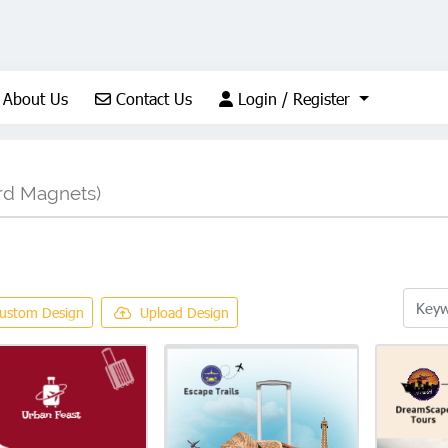
About Us
Contact Us
Login / Register
About Us
Contact Us
Login / Register
rd Magnets)
ustom Design
Upload Design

^^^^^^^^^^^^^^^^

_Work instructions_: For every entry, return its exact wording and leave out any image.

_Answer section_:
About Us
Contact Us
Login / Register
About Us
Contact Us
Login / Register
rd Magnets)
ustom Design
Upload Design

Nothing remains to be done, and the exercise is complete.